Music Review: Eminem's "Relapse: Refill"

12/21/2009 Posted by Admin

By our guest blogger, Sanela Djokovic

Eminem wanted fans to have a little something to chew on while they await "Relapse 2," set to drop next week. He wants to take his next album into a different direction and that is probably why he won’t include the eight tracks on "Refill" in "Relapse 2." It is just as well, considering that they are not solid enough on which to build an Eminem album around. Sure enough, all of the songs episodes of muddled lunacy--some dark, some comedic--which is to be expected. Ultimately, however, they are the idle little stocking-stuffers and not the wrapped-up gifts under the tree.

The first additions to the re-release is the hit record "Forever," which is off Drake’s debut album, but also featuring Lil Wayne, Kanye West and Eminem. A nearly invincible team turned this song into a force on radio airplay and music television, with each artist leaving their signature on the track. Yet, Drake, Wayne and Best feel like an opening act for Shady’s verse, which is high-speed and sharp, and truly a lesson. Another lesson comes in the last track "Drop the Bomb on ‘Em," where Eminem uses a hard beat and even a Jamaican accent to let everyone know who runs the game: "Yea, you fresher than most boy/ I’m just doper than all boy." He not only defends his title, but points out the fear he believes he instills in people: "Shady please, please don’t drop the bomb on me… I don’t want no dog gone beef…"

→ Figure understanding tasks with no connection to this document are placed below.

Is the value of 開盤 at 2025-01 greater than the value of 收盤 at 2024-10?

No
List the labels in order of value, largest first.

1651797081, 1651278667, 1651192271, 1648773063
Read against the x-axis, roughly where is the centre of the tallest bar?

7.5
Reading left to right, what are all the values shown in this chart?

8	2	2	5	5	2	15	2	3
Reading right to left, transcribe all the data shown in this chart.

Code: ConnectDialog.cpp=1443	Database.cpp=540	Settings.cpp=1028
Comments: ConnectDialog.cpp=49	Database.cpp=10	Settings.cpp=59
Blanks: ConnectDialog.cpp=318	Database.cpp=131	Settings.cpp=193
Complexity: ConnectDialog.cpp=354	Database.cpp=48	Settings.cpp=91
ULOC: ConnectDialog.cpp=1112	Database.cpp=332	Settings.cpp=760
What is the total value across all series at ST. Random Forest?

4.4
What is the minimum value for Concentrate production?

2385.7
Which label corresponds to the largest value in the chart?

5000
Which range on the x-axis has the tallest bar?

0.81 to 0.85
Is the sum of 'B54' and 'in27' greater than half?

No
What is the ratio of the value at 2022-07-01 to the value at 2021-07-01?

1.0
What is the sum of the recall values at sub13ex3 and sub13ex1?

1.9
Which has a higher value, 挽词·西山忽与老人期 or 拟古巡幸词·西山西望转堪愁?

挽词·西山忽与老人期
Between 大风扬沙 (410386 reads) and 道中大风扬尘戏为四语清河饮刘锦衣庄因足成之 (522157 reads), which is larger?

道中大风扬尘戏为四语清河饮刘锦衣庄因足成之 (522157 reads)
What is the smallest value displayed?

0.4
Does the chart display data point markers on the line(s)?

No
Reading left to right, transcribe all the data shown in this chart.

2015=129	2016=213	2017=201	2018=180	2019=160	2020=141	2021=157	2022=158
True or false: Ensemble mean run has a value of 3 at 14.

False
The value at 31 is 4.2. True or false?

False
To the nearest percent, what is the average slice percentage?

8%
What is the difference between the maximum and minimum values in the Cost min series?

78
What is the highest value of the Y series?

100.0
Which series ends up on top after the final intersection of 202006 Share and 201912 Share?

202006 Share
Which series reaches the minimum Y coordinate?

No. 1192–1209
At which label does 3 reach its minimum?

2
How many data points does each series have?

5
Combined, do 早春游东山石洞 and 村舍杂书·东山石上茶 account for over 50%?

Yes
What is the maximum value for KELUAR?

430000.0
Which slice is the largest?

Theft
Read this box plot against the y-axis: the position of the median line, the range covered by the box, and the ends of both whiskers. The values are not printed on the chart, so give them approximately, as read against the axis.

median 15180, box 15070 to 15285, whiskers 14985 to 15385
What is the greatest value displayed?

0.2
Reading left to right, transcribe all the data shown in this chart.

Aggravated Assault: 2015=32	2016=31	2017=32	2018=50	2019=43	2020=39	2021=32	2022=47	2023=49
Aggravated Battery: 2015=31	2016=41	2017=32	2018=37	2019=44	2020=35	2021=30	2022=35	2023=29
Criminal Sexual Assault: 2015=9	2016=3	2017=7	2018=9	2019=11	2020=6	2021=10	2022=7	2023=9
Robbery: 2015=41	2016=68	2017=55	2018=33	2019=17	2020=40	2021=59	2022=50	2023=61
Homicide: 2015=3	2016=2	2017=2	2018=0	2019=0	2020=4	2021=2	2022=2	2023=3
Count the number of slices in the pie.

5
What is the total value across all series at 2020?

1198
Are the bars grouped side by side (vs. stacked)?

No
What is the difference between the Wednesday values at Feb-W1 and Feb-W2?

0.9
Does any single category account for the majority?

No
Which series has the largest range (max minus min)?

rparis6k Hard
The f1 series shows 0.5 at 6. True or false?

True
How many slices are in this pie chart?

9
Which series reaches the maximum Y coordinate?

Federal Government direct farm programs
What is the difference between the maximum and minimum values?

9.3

Other amusing tracks include "Elevator," a taunting address of his image and recognition of how far he had made it, and "Taking My Ball," a declaration in a child’s voice where he drops names such as Sarah Palin, Heidi Klum, Kim Kardashian, Kelly Pickler and Mischa Barton. But, he leaves plenty of room for pill-induced hysteria. "Buffalo Bill" has an intro featuring a chainsaw, barking dogs and a screaming woman. It sounds very much like a B-list horror flick: "Skin ‘em up, hem ‘em up, sew ‘em up" and "severin’ legs, arms, damn there goes another limb." Then, there is "Music Box," about a child serial killer. The music-box sounds behind the flow of Em’s spittage sometimes distract you from the lyrics about drugs, guns and toy chest full of limbs.

The "Refills" tracks are not overpowering, not even very memorable, but they provide enough witty lines and fast rhymes to amuse Eminem fans for a short while. Not until next year, certainly, but they’re used to waiting.